(Record extracts Opens)
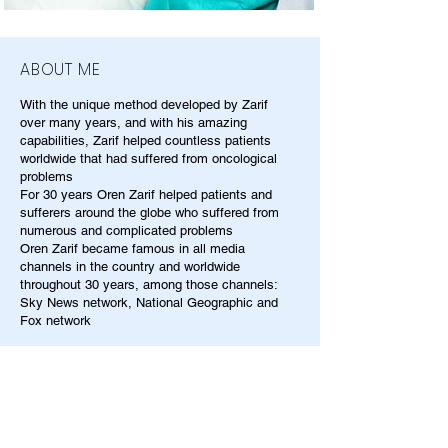
ABOUT ME
With the unique method developed by Zarif
over many years, and with his amazing
capabilities, Zarif helped countless patients
worldwide that had suffered from oncological
problems
For 30 years Oren Zarif helped patients and
sufferers around the globe who suffered from
numerous and complicated problems
Oren Zarif became famous in all media
channels in the country and worldwide
throughout 30 years, among those channels:
Sky News network, National Geographic and
Fox network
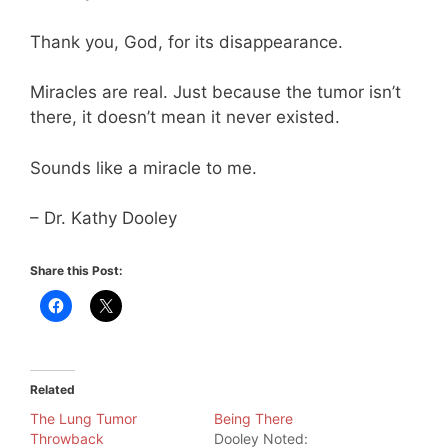
Thank you, God, for its disappearance.
Miracles are real. Just because the tumor isn’t
there, it doesn’t mean it never existed.
Sounds like a miracle to me.
– Dr. Kathy Dooley
Share this Post:
Related
The Lung Tumor
Being There
Throwback
Dooley Noted:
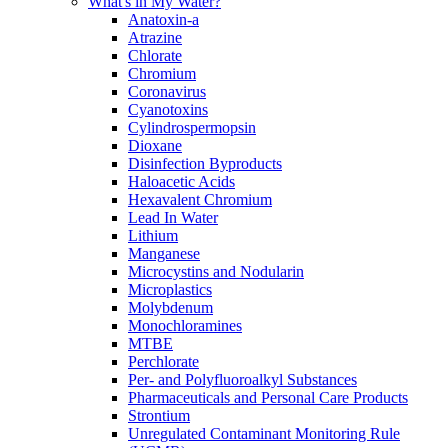
What's in My Water?
Anatoxin-a
Atrazine
Chlorate
Chromium
Coronavirus
Cyanotoxins
Cylindrospermopsin
Dioxane
Disinfection Byproducts
Haloacetic Acids
Hexavalent Chromium
Lead In Water
Lithium
Manganese
Microcystins and Nodularin
Microplastics
Molybdenum
Monochloramines
MTBE
Perchlorate
Per- and Polyfluoroalkyl Substances
Pharmaceuticals and Personal Care Products
Strontium
Unregulated Contaminant Monitoring Rule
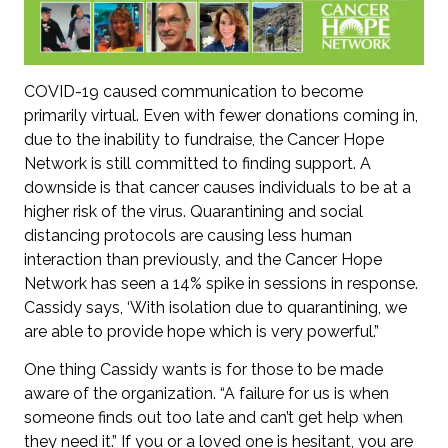
COVID-19 caused communication to become
primarily virtual. Even with fewer donations coming in,
due to the inability to fundraise, the Cancer Hope
Network is still committed to finding support. A
downside is that cancer causes individuals to be at a
higher risk of the virus. Quarantining and social
distancing protocols are causing less human
interaction than previously, and the Cancer Hope
Network has seen a 14% spike in sessions in response.
Cassidy says, ‘With isolation due to quarantining, we
are able to provide hope which is very powerful.”
One thing Cassidy wants is for those to be made
aware of the organization. “A failure for us is when
someone finds out too late and can’t get help when
they need it.” If you or a loved one is hesitant, you are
(Record extracts Closes)
* _Exercise requirements_
Pictures aside, every entry above must be repeated exactly.

* _Exercise answer_
ABOUT ME
With the unique method developed by Zarif
over many years, and with his amazing
capabilities, Zarif helped countless patients
worldwide that had suffered from oncological
problems
For 30 years Oren Zarif helped patients and
sufferers around the globe who suffered from
numerous and complicated problems
Oren Zarif became famous in all media
channels in the country and worldwide
throughout 30 years, among those channels:
Sky News network, National Geographic and
Fox network
Thank you, God, for its disappearance.
Miracles are real. Just because the tumor isn’t
there, it doesn’t mean it never existed.
Sounds like a miracle to me.
– Dr. Kathy Dooley
Share this Post:
Related
The Lung Tumor
Being There
Throwback
Dooley Noted:
What's in My Water?
Anatoxin-a
Atrazine
Chlorate
Chromium
Coronavirus
Cyanotoxins
Cylindrospermopsin
Dioxane
Disinfection Byproducts
Haloacetic Acids
Hexavalent Chromium
Lead In Water
Lithium
Manganese
Microcystins and Nodularin
Microplastics
Molybdenum
Monochloramines
MTBE
Perchlorate
Per- and Polyfluoroalkyl Substances
Pharmaceuticals and Personal Care Products
Strontium
Unregulated Contaminant Monitoring Rule
COVID-19 caused communication to become
primarily virtual. Even with fewer donations coming in,
due to the inability to fundraise, the Cancer Hope
Network is still committed to finding support. A
downside is that cancer causes individuals to be at a
higher risk of the virus. Quarantining and social
distancing protocols are causing less human
interaction than previously, and the Cancer Hope
Network has seen a 14% spike in sessions in response.
Cassidy says, ‘With isolation due to quarantining, we
are able to provide hope which is very powerful.”
One thing Cassidy wants is for those to be made
aware of the organization. “A failure for us is when
someone finds out too late and can’t get help when
they need it.” If you or a loved one is hesitant, you are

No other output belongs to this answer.